The caution in Wednesday's trading followed a disappointing report on the service sector during July. The Institute for Supply Management said its service index, a measure of the health of retail, financial services, transportation and health care companies, fell to 46.4 from 47 in June, marking the 10th straight monthly slide. A reading below 50 indicates contraction.

Still, there are plenty of signs of strength on Wall Street, and one is the fact that Wednesday's loss was so modest. Investors have been looking for the stock market to pause after it shot higher since mid-July. The market's occasional retreats have been mild in part because investors who missed the rally are looking to buy when prices dip.

The ISM report gave investors an excuse to cash in some gains after the furious buying of the past month. The Dow is still up 14% in just 18 days.

"The market has just had a pretty good advance and is looking for a reason for a pullback," said Henry Herrmann, CEO of investment management firm Waddell & Reed.

The Dow fell 39.22, or 0.4%, to 9,280.97. The Standard & Poor's 500 index fell 2.93, or 0.3%, to 1,002.72, while the Nasdaq composite index fell 18.26, or 0.9%, to 1,993.05.

Treasury prices fell after the government said it would auction $75 billion in notes next week. Some investors are worried that the government will have to entice buyers by offering greater returns. That would drive up interest rates and could make it harder for the economy to recover.

The yield on the benchmark 10-year Treasury note, which moves opposite its price, rose to 3.76% from 3.69% late Tuesday.

Analysts said the drop in stocks was welcome because building on gains in a step-like fashion is more sustainable than a surge without breaks.

"It would only be natural to hesitate here as it tries to make up its mind as to what the next move will be," said Michael Sheldon, chief market strategist at RDM Financial.

The jobs report is a critical point for the market and could reshape ideas about the direction of the economy.

"The question is, even if it is a little bit strong, will it be enough to support an additional near-term advance in the markets given the run the equities have had over the past several sessions?" Sheldon asked.

Economists expect the report will show the jobless rate rose to 9.6% as employers cut 320,000 jobs last month, better than the 467,000 lost in June.

A private-sector report on unemployment Wednesday offered little encouragement ahead of the government data.
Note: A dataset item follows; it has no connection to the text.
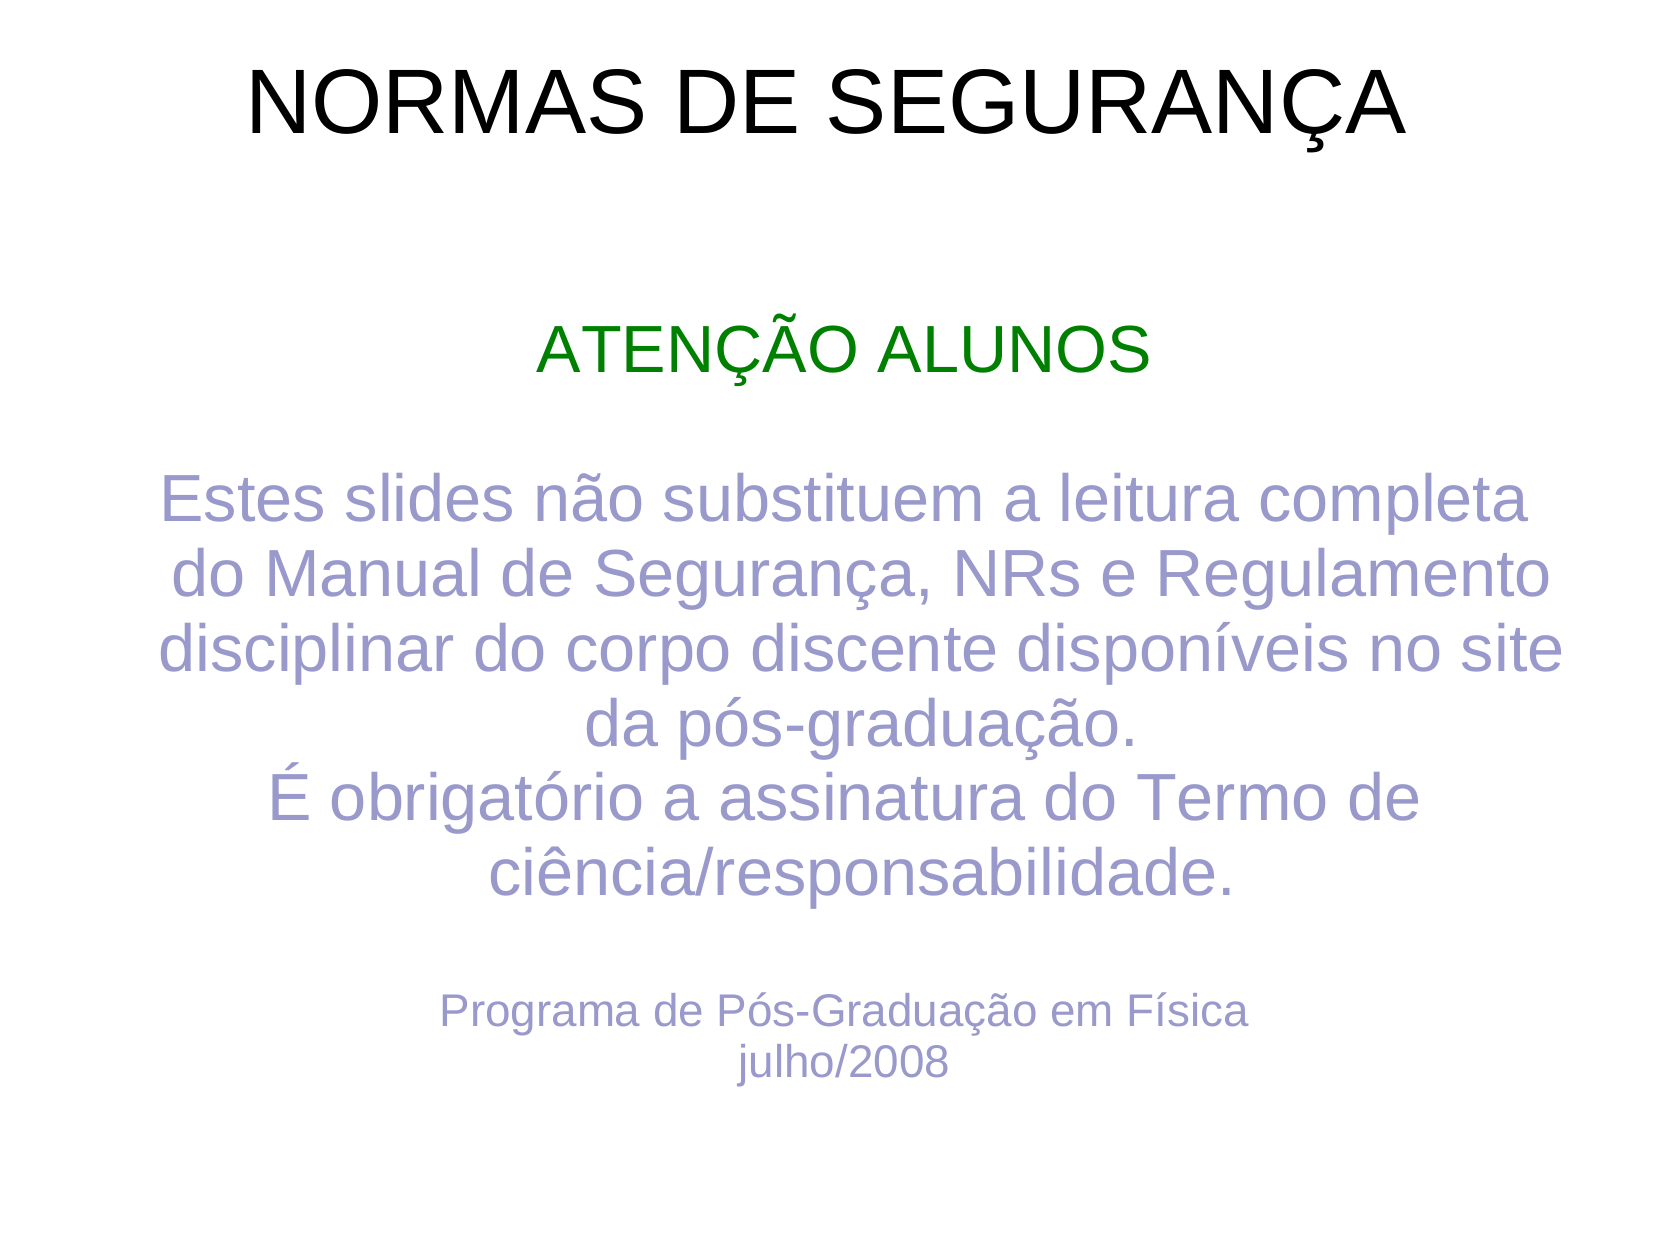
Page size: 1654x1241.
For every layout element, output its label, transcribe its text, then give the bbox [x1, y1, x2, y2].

subtitle ATENÇÃO ALUNOS Estes slides não substituem a leitura completa do Manual de Segurança, NRs e Regulamento disciplinar do corpo discente disponíveis no site da pós-graduação. É obrigatório a assinatura do Termo de ciência/responsabilidade. Programa de Pós-Graduação em Física julho/2008 [82, 290, 1571, 1109]
title NORMAS DE SEGURANÇA [82, 50, 1571, 256]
The ADP National Employment Report, a closely watched precursor to the Labor Department's report, said employment fell by 371,000 in July — slightly more than anticipated — following a revised loss of 463,000 jobs in June.
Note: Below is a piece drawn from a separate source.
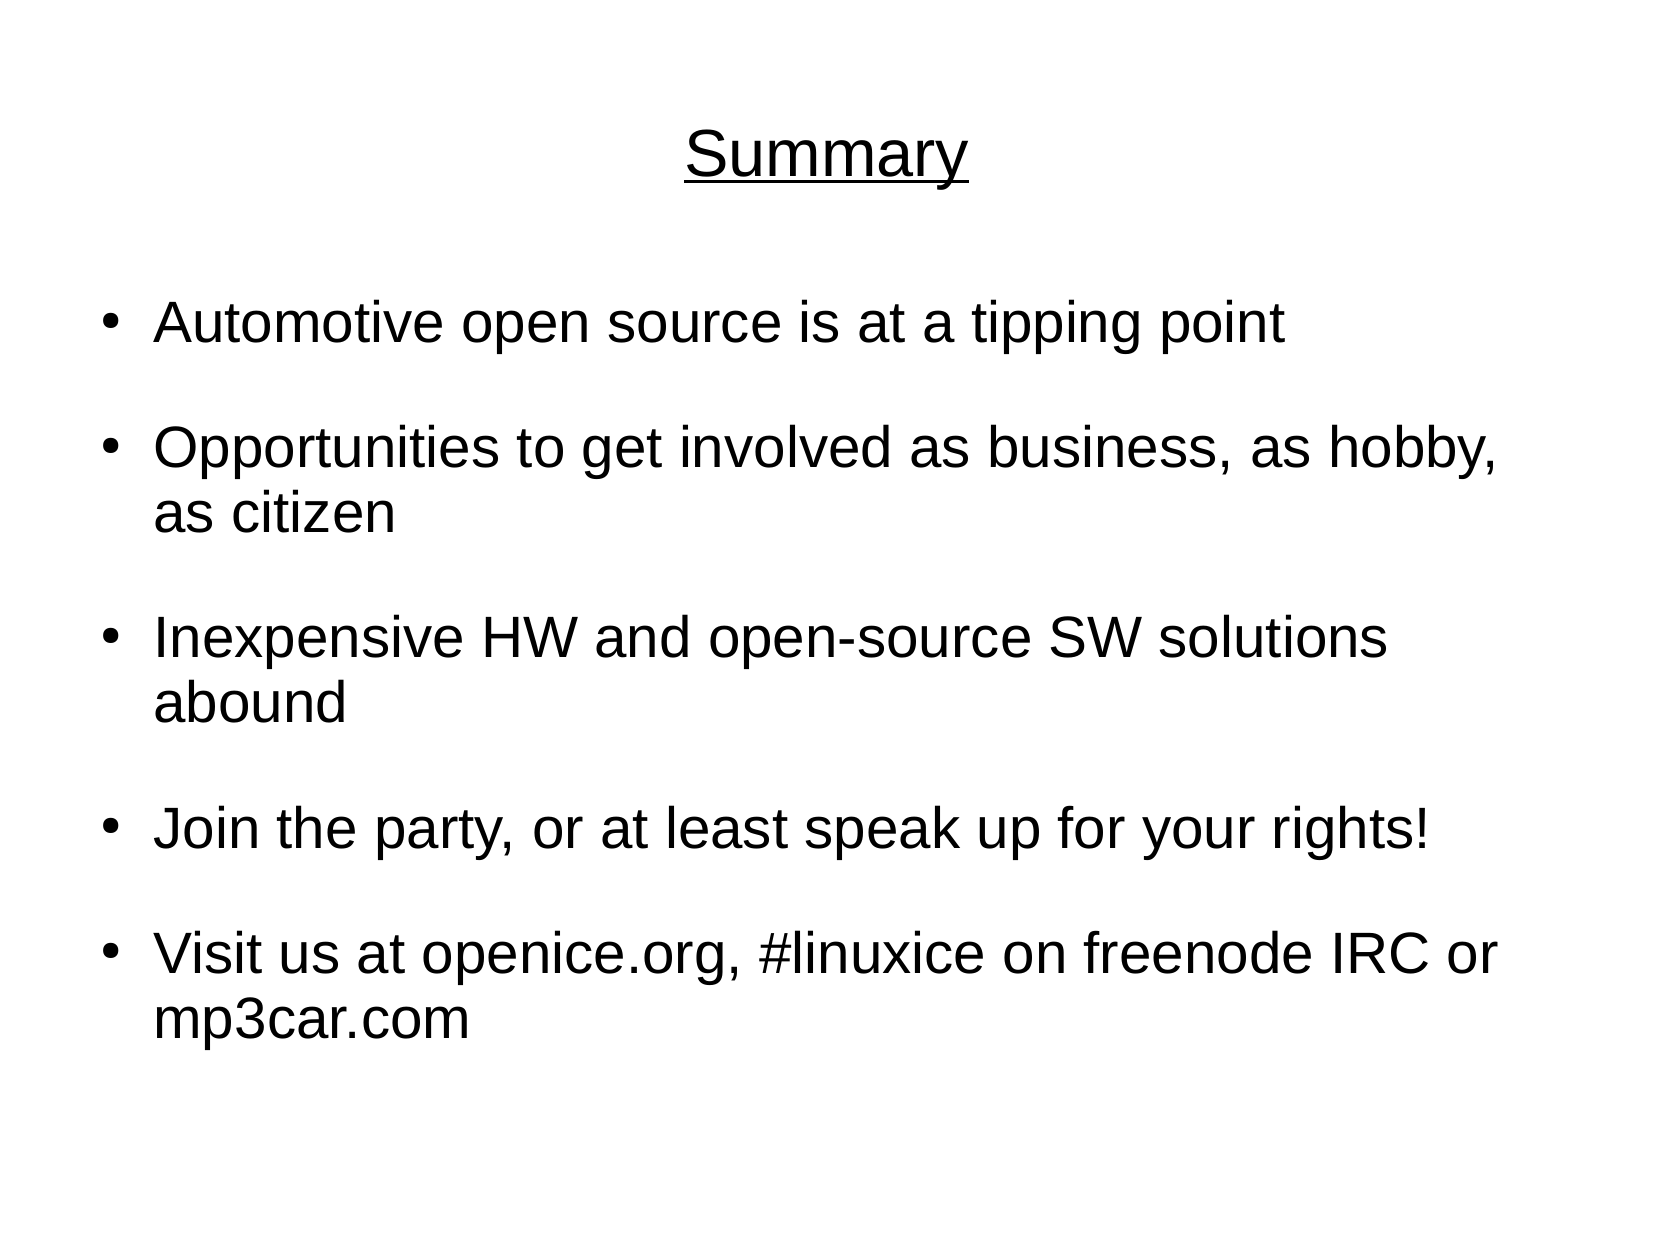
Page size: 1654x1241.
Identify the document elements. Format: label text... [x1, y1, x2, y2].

title Summary [82, 49, 1571, 257]
list Automotive open source is at a tipping point Opportunities to get involved as business, as hobby, as citizen Inexpensive HW and open-source SW solutions abound Join the party, or at least speak up for your rights! Visit us at openice.org, #linuxice on freenode IRC or mp3car.com [82, 290, 1571, 1109]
There have been signs of improvement in manufacturing and housing but investors are still worried that rising unemployment will restrain consumer spending, which accounts for more than two-thirds of U.S. economic activity.

In better economic news, the Commerce Department said factory orders rose in June for the fourth time in five months. The 0.4% increase came after a 1.1% increase in May. Economists had been expecting a drop of 1%.

In other trading, the dollar was mixed against other major currencies.

Light, sweet crude rose 38 cents to $71.80 a barrel on the New York Mercantile Exchange.

The Russell 2000 index of smaller companies fell 4.75, or 0.8%, to 565.99.

Falling stocks outnumbered those that rose 8-to-7 on the New York Mercantile Exchange, where volume came to 1.9 billion shares compared with 1.2 billion Tuesday.

Overseas markets slid. Britain's FTSE 100 fell 0.5%, Germany's DAX index lost 1.2%, and France's CAC-40 shed 0.5%. Japan's Nikkei stock average ended down 1.2%.